Every year, thousands of people arrive in A&E across the UK having survived an opioid overdose. Many leave without receiving any meaningful help for the underlying problem. A growing body of research is asking whether placing peer support workers in A&E could change that.
New research published in the Annals of Emergency Medicine suggests it just might. The picture, though, is more complicated than a straightforward success story.
The Scale of the Opioid Overdose Problem
Almost half of all drug-related deaths in the UK involve an opioid. Heroin has historically been responsible for most cases. That may be shifting. Disruptions to global heroin supply chains are pushing synthetic opioids into circulation. This includes the increasingly prevalent nitazenes, raising fresh concerns about overdose severity and fatality rates.
Emergency departments are well-equipped to manage the immediate crisis. The toxidrome is predictable. Naloxone, an effective antidote, is well established in clinical practice. What happens next is far less certain.
Patients are frequently admitted under acute medicine in the hope they will receive drug counselling. In practice, many leave before that happens. For those with long histories of opioid use, the revolving door between the streets and the emergency department is a familiar reality.
What the Research on Emergency Department Peer Recovery Support Found
The study examined the New Jersey Opioid Overdose Recovery Programme (OORP). It was a statewide initiative launched in 2016. The programme placed peer support workers at the bedside of overdose patients in A&E. These were people with their own lived experience of opioid dependence.
Rather than waiting for patients to engage with community services, the programme brought emergency department peer recovery support directly to the point of crisis. The idea is simple: an overdose is a reachable moment, and A&E is where that window opens.
Researchers analysed data from 7,109 overdose events involving 5,475 patients across 53 New Jersey hospitals between 2016 and 2020. Participants were predominantly male (62%), with a mean age of around 40. Roughly one in three had previously overdosed or attended A&E for opioid-related reasons.
What the Findings Showed
Patients who received emergency department peer recovery support were more likely to begin medication-assisted treatment in the six months after their overdose (15% versus 12%). They were also more likely to engage with psychosocial services (16% versus 11%). Both differences were statistically significant.
Those are modest improvements in absolute terms. But they represent a real shift in a population that is notoriously hard to reach. The peer support workers in A&E were not just offering a conversation. They were connecting people to substitution therapies such as methadone and to eight weeks of structured, team-based recovery support.
There was no statistically significant reduction in repeat overdose or A&E attendance. The authors openly acknowledged this. Engagement with treatment and actual recovery are not the same thing. Retaining patients in long-term medication programmes remains a significant challenge.
Why Peer Support Workers in A&E Are Not the Full Answer
The study has real limitations worth understanding.
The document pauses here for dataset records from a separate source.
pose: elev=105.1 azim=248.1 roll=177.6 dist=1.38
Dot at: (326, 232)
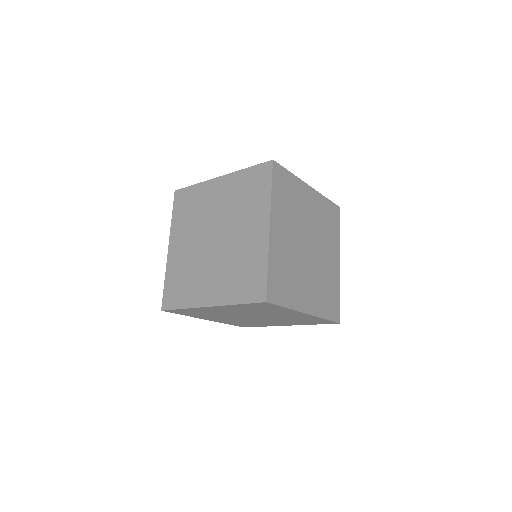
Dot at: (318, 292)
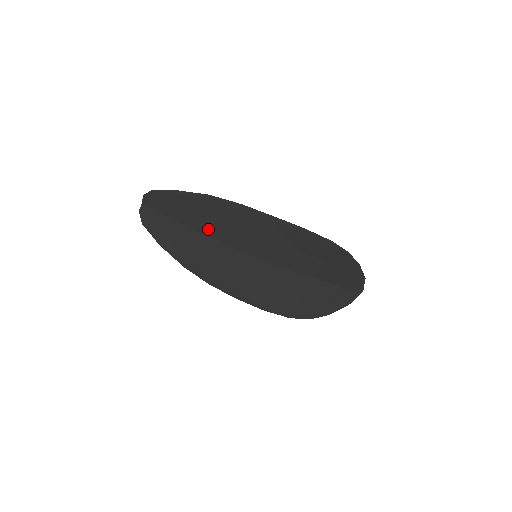
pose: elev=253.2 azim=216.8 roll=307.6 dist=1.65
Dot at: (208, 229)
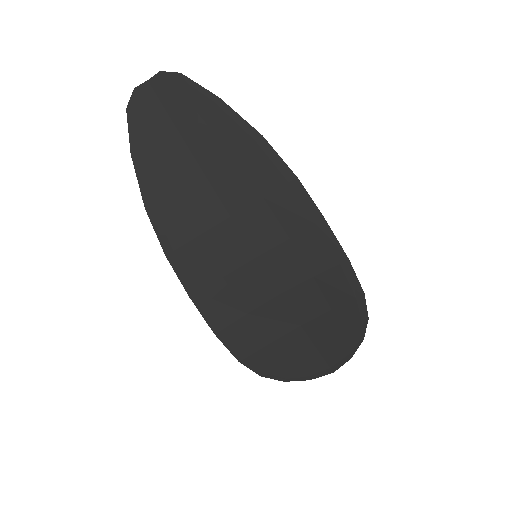
Dot at: (222, 180)
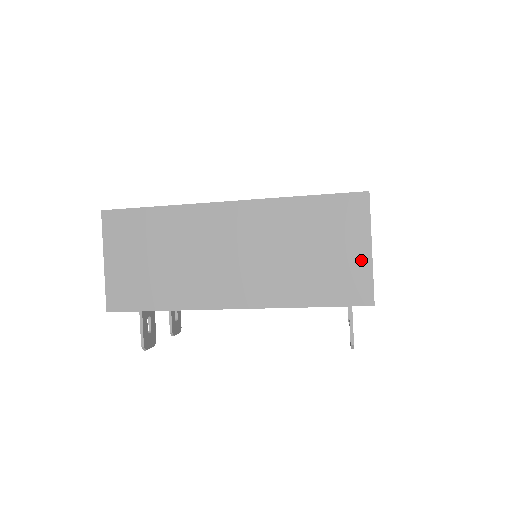
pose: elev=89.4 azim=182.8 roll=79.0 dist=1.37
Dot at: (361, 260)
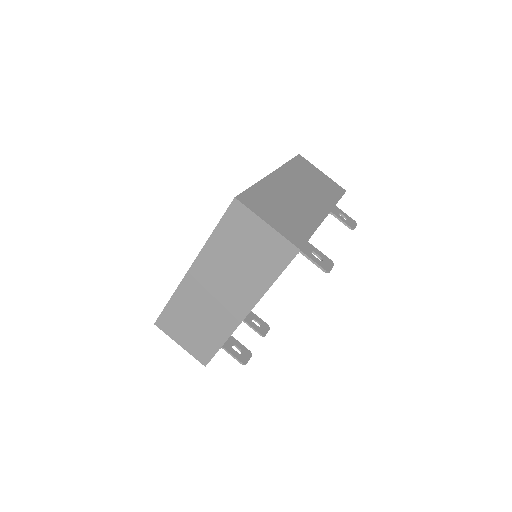
Dot at: (269, 234)
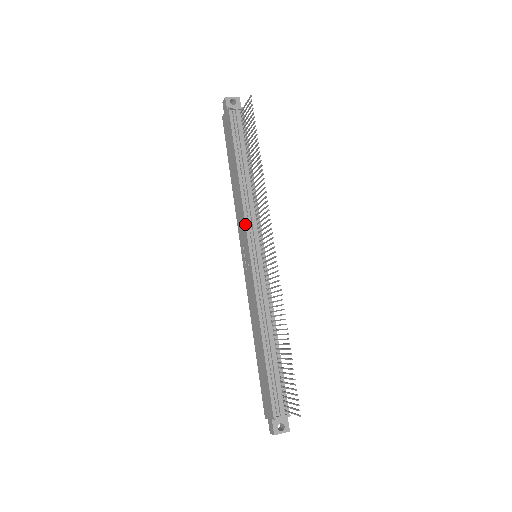
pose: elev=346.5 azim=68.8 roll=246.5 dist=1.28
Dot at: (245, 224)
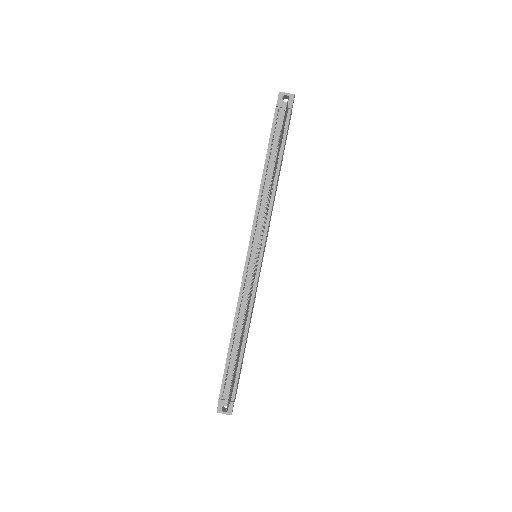
Dot at: occluded
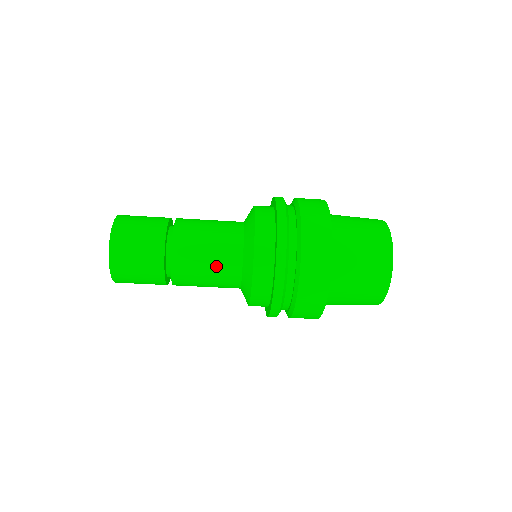
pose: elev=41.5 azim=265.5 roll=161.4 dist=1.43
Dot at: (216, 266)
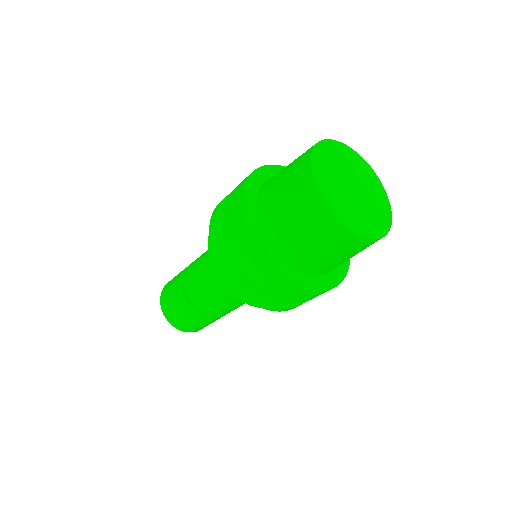
Dot at: occluded
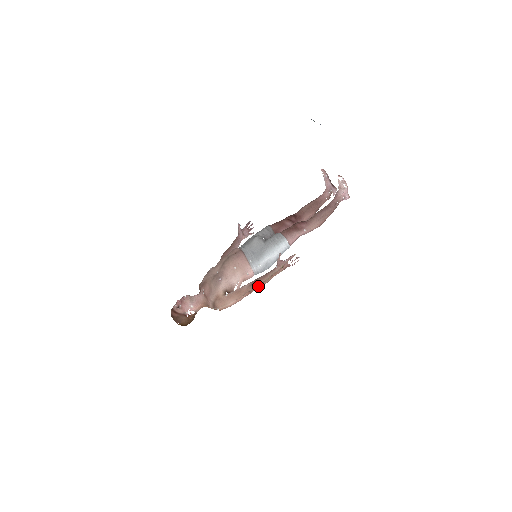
It was a retrospective observational study. Researchers looked back at existing records rather than running a controlled trial. The team used propensity score matching to reduce bias between those who did and did not receive peer support. But there is one critical variable they could not account for: readiness to change.
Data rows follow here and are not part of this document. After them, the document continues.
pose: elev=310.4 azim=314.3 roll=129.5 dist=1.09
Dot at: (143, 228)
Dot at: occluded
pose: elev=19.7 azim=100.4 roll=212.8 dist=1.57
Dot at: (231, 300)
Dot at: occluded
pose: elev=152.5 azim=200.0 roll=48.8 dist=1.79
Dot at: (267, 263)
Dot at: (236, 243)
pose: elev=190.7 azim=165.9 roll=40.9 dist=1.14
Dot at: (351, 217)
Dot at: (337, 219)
It is hardly surprising that patients who agreed to speak with a peer support worker in A&E were more likely to later engage with services. Those who declined may simply have been at a different point in their relationship with addiction. That confounding factor is not small. It is arguably the central question.
There is also no data on overdose severity. Clinicians in emergency medicine know that some overdoses need only brief observation. Others are life-threatening. The more serious cases may create a stronger sense of urgency for patients, something closer to the “rock bottom” experience described in alcohol dependence. A more meaningful effect of peer support might have emerged if researchers had been able to look at those cases separately.
What This Means for Peer Support Workers in A&E in the UK
In the UK, lived experience recovery organisations (LEROs) already exist. Groups such as ACORN in the North West bring peer support to people managing addiction. What is largely absent is a formal, funded pathway placing peer support workers in A&E immediately after an overdose.
This paper does not, on its own, make the case for changing that. The evidence is real but limited by the standards required to reshape clinical pathways. What it does do is provide a credible, data-supported argument for properly designed prospective research. Ideally, that research would involve patients themselves in defining what recovery looks like and how to measure it.
Treating an overdose as purely a medical event, stabilise and discharge, is understandable given the pressure on A&E departments. It is increasingly hard to justify when the same people keep coming back through the same doors.
The emergency department is a rare point of contact with people who are otherwise often invisible to services. That window is short. Peer support workers in A&E may not yet have an ironclad evidence base. But the question of how to use that window better is one emergency medicine cannot afford to ignore.